Die Chaos-Mama - und der Lasertag-Test

Dein Sohnemann wird 10 Jahre alt und es muss eine Geburtstagsparty geplant werden. Die Regel „Pro Jahr ein Kind“ würde bedeuten, dass zehn 10-jährige bei dir daheim herumlaufen und alles auf den Kopf stellen. Spätestens wenn sie beginnen, auf der Couch zu hüpfen und eine Polsterschlacht veranstalten, kannst du nur noch die heikelsten Gegenstände retten und beten. Nein, danke!
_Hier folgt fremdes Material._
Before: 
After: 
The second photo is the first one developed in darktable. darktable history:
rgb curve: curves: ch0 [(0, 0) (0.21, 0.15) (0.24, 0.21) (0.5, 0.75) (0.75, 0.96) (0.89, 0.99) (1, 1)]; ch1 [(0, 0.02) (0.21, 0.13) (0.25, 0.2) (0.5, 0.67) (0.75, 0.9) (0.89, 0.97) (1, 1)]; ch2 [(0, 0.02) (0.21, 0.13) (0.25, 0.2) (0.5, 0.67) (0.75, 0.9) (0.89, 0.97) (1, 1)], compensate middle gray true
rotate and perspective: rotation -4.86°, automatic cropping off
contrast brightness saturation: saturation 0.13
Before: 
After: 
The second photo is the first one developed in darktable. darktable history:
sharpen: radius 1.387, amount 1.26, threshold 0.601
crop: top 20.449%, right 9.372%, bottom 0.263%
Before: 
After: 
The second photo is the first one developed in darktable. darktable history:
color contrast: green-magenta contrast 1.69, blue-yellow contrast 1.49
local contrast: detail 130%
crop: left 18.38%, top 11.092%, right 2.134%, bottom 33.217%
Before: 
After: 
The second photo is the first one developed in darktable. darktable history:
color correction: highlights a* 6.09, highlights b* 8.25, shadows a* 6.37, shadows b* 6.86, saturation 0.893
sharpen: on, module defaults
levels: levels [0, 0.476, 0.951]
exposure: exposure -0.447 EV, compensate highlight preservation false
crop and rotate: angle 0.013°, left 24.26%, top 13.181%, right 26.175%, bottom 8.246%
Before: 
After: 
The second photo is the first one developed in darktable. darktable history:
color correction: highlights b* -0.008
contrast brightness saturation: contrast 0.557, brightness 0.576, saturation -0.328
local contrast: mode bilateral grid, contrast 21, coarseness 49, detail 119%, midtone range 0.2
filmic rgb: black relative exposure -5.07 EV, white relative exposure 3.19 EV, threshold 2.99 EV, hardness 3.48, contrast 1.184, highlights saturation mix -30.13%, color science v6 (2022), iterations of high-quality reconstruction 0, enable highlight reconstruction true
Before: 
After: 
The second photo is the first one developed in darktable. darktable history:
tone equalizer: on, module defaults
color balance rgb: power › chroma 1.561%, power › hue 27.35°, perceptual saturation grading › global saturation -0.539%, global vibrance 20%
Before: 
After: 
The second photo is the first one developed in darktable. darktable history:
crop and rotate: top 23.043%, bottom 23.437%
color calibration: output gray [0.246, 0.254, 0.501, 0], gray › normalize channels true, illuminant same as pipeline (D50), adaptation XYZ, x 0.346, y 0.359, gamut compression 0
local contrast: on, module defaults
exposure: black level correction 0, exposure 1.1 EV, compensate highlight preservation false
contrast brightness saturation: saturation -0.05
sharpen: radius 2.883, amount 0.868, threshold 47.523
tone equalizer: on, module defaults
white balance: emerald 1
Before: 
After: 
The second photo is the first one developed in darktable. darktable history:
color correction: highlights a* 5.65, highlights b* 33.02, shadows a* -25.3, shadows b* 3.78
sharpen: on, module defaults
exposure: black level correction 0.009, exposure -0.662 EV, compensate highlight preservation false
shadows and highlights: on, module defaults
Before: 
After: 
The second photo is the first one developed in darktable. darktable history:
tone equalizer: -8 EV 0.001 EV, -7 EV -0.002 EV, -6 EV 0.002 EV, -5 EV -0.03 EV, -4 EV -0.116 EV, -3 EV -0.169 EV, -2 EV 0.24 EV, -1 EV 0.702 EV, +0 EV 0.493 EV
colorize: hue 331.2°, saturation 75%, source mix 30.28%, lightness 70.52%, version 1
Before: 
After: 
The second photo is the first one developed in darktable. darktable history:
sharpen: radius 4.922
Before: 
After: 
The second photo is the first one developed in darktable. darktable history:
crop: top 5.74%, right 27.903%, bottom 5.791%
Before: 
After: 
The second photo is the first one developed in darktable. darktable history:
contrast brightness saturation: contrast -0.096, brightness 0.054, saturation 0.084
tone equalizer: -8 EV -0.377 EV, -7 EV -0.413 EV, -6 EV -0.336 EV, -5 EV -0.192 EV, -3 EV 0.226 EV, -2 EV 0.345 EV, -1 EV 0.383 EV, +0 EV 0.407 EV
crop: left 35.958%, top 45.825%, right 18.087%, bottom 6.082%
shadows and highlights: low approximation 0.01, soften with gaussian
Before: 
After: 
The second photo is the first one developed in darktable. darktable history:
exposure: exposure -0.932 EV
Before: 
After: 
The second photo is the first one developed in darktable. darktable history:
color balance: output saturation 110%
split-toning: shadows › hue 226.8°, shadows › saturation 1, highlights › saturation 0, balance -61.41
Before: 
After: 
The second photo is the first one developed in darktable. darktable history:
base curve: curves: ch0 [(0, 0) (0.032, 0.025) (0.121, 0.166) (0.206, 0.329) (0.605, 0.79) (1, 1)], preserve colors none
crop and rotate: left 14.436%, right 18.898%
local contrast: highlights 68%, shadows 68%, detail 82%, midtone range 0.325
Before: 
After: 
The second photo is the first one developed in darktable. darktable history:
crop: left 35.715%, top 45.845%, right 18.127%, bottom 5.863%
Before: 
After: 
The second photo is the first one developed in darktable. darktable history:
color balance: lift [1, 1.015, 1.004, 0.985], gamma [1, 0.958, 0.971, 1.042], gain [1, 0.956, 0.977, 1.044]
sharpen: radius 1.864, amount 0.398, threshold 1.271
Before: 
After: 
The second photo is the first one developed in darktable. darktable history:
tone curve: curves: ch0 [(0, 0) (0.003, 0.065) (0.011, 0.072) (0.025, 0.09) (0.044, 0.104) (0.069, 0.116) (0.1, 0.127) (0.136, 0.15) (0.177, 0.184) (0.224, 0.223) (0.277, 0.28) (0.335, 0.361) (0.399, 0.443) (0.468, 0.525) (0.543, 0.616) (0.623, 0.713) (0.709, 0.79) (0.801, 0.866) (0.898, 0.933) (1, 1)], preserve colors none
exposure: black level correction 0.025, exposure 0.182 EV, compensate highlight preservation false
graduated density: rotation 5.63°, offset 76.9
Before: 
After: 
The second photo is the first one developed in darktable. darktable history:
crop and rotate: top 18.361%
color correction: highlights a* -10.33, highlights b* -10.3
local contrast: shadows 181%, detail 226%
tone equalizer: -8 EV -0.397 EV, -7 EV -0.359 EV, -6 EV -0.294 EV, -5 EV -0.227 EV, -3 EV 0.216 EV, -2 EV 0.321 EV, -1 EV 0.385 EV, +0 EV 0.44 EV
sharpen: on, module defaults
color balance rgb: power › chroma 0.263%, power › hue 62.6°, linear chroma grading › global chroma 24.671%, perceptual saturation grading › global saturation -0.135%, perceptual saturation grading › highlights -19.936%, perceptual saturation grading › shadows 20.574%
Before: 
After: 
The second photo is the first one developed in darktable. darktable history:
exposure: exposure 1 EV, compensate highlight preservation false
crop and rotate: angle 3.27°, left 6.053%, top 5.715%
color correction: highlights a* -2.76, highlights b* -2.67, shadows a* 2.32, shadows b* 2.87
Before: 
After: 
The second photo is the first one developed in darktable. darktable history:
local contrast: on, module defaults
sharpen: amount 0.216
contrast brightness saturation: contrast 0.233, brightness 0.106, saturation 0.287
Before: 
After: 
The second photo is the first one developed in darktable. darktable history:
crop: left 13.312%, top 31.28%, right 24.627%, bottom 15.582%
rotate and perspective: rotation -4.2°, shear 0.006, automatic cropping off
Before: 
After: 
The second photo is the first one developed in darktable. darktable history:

Indoorspielplätze sind sowieso eine Strafverschärfung und die Tatsache, deine zehn dir anvertrauten Burschen inmitten all dem Gewusel regelmäßig zu orten, stresst ungemein. Malworkshops und ähnliches sind für das männliche Geschlecht – auch wenn sie erst zehn sind – ebenso zum Würgen wie animierte Partys, wo ihnen die Spiele vorgegeben werden. Zusätzlich vermindert ein Geburtstagsfest im Dezember auch die Auswahl an üblichen Outdoor-Aktivitäten.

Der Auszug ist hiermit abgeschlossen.